Dealing with identity theft is bad enough when you don’t know the perpetrator, but imagine if the criminal turned out to be a trusted family member.
Imagine if the criminal were your mom.
That’s what happened to Axton Betz-Hamilton, who first became aware something was wrong as a college student in 2001. A utility company demanded she pay a $100 deposit due to her bad credit. But Axton had never mismanaged her finances, and she only had a couple of student loans.
Axton ordered a copy of her credit report. A large manila envelope arrived. “My credit report was 10 pages long, and my credit score was 380,” she said. An identity thief had saddled her with more than $4,000 in outstanding credit card debt.
She tried to handle the problem on her own for a few years. Following advice from the Identity Theft Resource Center, a nonprofit organization dedicated to helping victims of identity theft and partner of IDT911, she:
• Filed a police report• Contacted credit card companies to dispute false accounts
But it was hard to manage it on her own, and bad credit took a toll financially. She paid higher rates for car loans, credit cards and insurance, plus she had to pay deposits for utilities.
“[The fraudulent charges] took seven years for that to age off of my credit report,” she said.
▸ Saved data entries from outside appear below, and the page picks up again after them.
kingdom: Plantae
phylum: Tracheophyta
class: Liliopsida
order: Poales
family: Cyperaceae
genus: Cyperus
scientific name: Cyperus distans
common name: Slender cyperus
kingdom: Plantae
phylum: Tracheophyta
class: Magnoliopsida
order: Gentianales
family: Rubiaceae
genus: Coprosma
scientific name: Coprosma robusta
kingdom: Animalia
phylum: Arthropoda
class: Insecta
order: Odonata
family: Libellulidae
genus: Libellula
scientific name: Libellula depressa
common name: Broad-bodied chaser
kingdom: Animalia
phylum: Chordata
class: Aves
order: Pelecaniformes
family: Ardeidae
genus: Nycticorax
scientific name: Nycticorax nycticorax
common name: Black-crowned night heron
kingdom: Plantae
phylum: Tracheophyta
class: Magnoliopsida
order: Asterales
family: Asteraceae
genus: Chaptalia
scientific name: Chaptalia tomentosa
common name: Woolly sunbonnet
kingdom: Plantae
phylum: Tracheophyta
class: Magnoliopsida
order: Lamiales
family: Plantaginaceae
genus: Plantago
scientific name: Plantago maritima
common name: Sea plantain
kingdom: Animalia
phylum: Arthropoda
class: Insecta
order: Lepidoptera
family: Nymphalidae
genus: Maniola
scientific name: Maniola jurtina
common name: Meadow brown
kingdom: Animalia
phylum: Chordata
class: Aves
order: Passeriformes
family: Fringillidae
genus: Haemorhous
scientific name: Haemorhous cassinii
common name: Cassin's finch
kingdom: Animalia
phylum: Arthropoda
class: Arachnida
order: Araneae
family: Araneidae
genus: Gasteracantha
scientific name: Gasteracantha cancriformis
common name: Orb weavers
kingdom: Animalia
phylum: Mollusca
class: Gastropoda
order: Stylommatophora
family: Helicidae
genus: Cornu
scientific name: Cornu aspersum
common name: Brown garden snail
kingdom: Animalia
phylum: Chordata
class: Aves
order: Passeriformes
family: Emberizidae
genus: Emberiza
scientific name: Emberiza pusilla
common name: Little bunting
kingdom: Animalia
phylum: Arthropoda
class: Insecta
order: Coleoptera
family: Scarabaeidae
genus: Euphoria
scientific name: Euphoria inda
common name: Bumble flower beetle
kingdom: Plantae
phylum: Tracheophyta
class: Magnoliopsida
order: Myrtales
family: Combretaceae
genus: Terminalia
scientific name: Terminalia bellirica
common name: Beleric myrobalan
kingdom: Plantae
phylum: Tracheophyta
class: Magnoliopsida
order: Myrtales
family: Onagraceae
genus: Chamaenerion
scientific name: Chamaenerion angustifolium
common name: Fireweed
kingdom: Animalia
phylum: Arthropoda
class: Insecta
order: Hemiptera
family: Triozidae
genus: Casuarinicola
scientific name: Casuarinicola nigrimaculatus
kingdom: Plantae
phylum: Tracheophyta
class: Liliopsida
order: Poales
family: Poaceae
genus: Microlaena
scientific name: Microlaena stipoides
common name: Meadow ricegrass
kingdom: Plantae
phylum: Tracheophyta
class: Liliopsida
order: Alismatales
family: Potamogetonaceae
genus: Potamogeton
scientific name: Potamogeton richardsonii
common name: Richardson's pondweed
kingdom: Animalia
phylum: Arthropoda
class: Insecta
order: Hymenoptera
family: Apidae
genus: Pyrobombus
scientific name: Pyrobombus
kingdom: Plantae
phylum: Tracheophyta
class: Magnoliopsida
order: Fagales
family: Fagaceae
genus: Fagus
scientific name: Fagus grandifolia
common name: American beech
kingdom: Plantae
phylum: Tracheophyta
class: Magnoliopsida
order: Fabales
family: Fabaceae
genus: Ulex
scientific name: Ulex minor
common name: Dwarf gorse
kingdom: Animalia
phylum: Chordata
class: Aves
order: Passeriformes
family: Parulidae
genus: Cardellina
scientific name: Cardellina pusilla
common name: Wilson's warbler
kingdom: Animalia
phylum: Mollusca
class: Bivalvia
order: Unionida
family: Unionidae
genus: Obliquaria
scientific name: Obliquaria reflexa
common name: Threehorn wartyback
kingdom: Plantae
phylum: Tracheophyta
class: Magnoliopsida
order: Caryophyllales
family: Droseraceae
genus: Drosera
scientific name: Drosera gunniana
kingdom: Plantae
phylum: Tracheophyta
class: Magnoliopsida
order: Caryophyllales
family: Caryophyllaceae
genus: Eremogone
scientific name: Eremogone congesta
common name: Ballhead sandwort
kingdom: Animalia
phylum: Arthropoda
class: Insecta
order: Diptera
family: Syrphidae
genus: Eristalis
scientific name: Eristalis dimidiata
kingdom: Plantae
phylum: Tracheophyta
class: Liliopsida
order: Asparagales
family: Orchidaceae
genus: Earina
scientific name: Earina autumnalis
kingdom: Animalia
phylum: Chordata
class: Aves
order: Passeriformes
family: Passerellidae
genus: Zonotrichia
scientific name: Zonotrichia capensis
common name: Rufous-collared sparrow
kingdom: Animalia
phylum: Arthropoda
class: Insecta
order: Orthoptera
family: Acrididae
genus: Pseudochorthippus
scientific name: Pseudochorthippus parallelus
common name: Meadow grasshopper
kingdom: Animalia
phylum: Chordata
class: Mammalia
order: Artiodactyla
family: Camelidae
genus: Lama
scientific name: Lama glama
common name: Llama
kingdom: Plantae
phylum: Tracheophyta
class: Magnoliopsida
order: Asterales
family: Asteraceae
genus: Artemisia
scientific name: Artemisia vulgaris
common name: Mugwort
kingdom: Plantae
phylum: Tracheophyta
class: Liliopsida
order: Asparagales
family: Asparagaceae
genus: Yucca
When her mother passed away in 2013, Axton found out her mother had stolen her identity back in 1993. And that was only the beginning: her mother had also stolen her father’s and grandfather’s identities.
Axton enlisted the services of IDT911 to make sure that there were no other theft-related issues that she or her father needed to address. A dedicated fraud investigator was assigned to her case and immediately took steps to protect her accounts and credit. The investigator:
• Provided monthly reports to let her know if new accounts were opened in her name• Placed a 7-year fraud alert on her credit file• Reviewed current credit reports from credit monitoring agencies• Ordered a ChexSystems report to identify any fraud for dispute
“IDT911 provided monthly reports to let us know if any new accounts had been opened in our names,” says Axton. “They also requested both mine and my dad’s ChexSystems reports to see if there were any additional checking accounts in our names."